Hoje, os investimentos nos fundos exclusivos são taxados apenas no resgate, o que pode levar anos. A ideia do governo é instituir o sistema chamado de “come-cotas”, como ocorre nos fundos tradicionais, que prevê a cobrança periódica sobre o rendimento.
Garantir a aprovação dessa proposta no Congresso, porém, não será tarefa fácil, uma vez que outros governos já tentaram e não conseguiram. Em 2017, no governo Michel Temer (MDB), a equipe econômica chegou a editar uma Medida Provisória, mas ela caducou sem o aval da Câmara. Na ocasião, o governo previu arrecadar quase R$ 11 bilhões com o projeto.
Pesou, no entanto, o lobby contrário de grandes investidores e de instituições financeiras, temerosos sobre a forma como seria taxado o estoque investido nesses fundos.
O debate se concentrou sobre a constitucionalidade de se cobrar os valores investidos desde antes da vigência da lei. O come-cotas também foi alvo de debate entre advogados, que veem problemas na tributação periódica, mesmo quando não há saque do valor investido.

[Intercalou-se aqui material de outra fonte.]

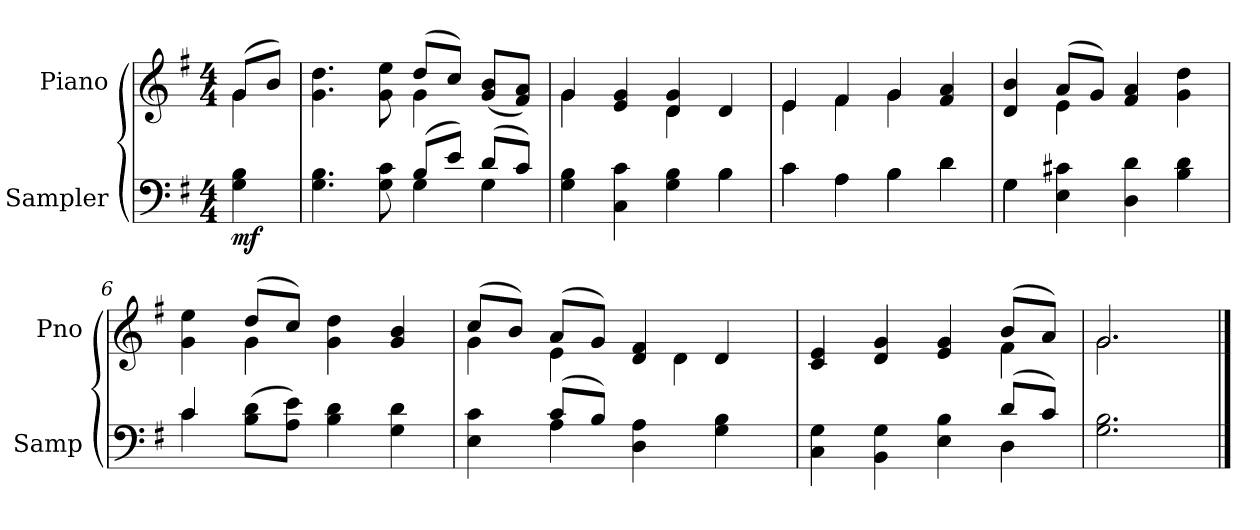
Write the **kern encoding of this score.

**kern	**dynam	**kern
*part2	*part2	*part1
*staff2	*staff2	*staff1
*I"Sampler	*	*I"Piano
*I'Samp	*	*I'Pno
*clefF4	*	*clefG2
*k[f#]	*	*k[f#]
*G:	*	*G:
*M4/4	*	*M4/4
=1	=1	=1
*	*	*^
4G 4B	mf	(8g/L	4g
.	.	8b/J)	.
=2	=2	=2	=2
*^	*	*	*
4.G 4.B	2ryy	.	4.g 4.dd	2ryy
8G 8c	.	.	8g 8ee	.
(8B/L	4G	.	(8dd/L	4g
8e/J)	.	.	8cc/J)	.
(8d/L	4G	.	(8g/ 8b/L	4ryy
8c/J)	.	.	8f#/ 8a/J)	.
=3	=3	=3	=3	=3
4G 4B	2.ryy	.	4g/	4g
4C 4c	.	.	4e 4g	4ryy
4G 4B	.	.	4d 4g	4d
4B\	4B	.	4d/	4ryy
=4	=4	=4	=4	=4
4c\	4c	.	4e/	4e
4A\	4A	.	4f#/	4f#
4B\	4B	.	4g/	4g
4d\	4d	.	4f# 4a	4ryy
=5	=5	=5	=5	=5
4G\	4G	.	4d 4b	4ryy
4E 4c#X	2.ryy	.	(8a/L	4e
.	.	.	8g/J)	.
4D 4d	.	.	4f# 4a	2ryy
4B 4d	.	.	4g 4dd	.
=6	=6	=6	=6	=6
4c/	4c	.	4g 4ee	4ryy
(8B\ 8d\L	2.ryy	.	(8dd/L	4g
8A\ 8e\J)	.	.	8cc/J)	.
4B 4d	.	.	4g 4dd	2ryy
4G 4d	.	.	4g 4b	.
=7	=7	=7	=7	=7
4E 4c	4ryy	.	(8cc/L	4g
.	.	.	8b/J)	.
(8c/L	4A	.	(8a/L	4e
8B/J)	.	.	8g/J)	.
4D 4A	2ryy	.	4d 4f#	8ryy
.	.	.	.	4d
4G 4B	.	.	4d/	.
.	.	.	.	8ryy
=8	=8	=8	=8	=8
4C 4G	2.ryy	.	4c 4e	2.ryy
4BB 4G	.	.	4d 4g	.
4E 4B	.	.	4e 4g	.
(8d/L	4D	.	(8b/L	4f#
8c/J)	.	.	8a/J)	.
*v	*v	*	*	*
=9	=9	=9	=9
2.G 2.B	.	2.g/	2.g
*	*	*v	*v
==	==	==
*-	*-	*-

O objetivo da equipe de Haddad é intensificar o debate sobre a desigualdade na tributação entre ricos e pobres com a reforma da renda e, por isso, esses dois temas são uma prévia do embate.
Apostas esportivas e varejistas internacionais
Em outra frente arrecadatória, o governo prepara o envio ao Congresso dos textos que vão regulamentar as apostas esportivas online e abrir caminho para a taxação desse mercado. A expectativa da Fazenda é levantar até R$ 12 bilhões por ano. Técnicos da equipe econômica admitem, porém, que a cifra é imprecisa, já que o setor ainda é pouco conhecido e mapeado no País.
Após negociações de interlocutores da Fazenda com Lira, ficou acertado que a nova tributação será fatiada em uma medida provisória (MP) e um projeto de lei – ambos já finalizados e na mesa da Secretaria de Assuntos Jurídicos da Casa Civil, como revelou o Estadão.
O imposto incidirá sobre os prêmios recebidos pelos apostadores (com alíquota de 30% e isenção para valores até R$ 2.112) e sobre os operadores (16% sobre a receita obtida com os jogos, subtraídos os prêmios).
A Receita Federal também prepara para agosto o início do chamado plano de conformidade das varejistas internacionais, com foco nas asiáticas Shein, Shopee e Aliexpress – uma medida marcada por uma série de recuos do governo em meio a pressões políticas e da opinião pública.
Nessa primeira fase, o governo vai isentar do imposto de importação as compras online de até US$ 50. Como contrapartida, os e-commerces terão de fazer uma declaração antecipada de importação e pagar os tributos – quando eles forem devidos, para valores superiores a US$ 50 –, antes da chegada da mercadoria ao País.
Hoje, esse pagamento só é realizado depois que o item chega ao Brasil. Além disso, não haverá isenção para a cobrança estadual do ICMS, que terá alíquota de 17%.
A expectativa é de que haja uma maior formalização desses marketplaces internacionais e, portanto, um aumento de arrecadação. O plano, porém, não foi bem-recebido pelas varejistas nacionais, que veem falta de isonomia na tributação e pressionam a Fazenda por mudanças.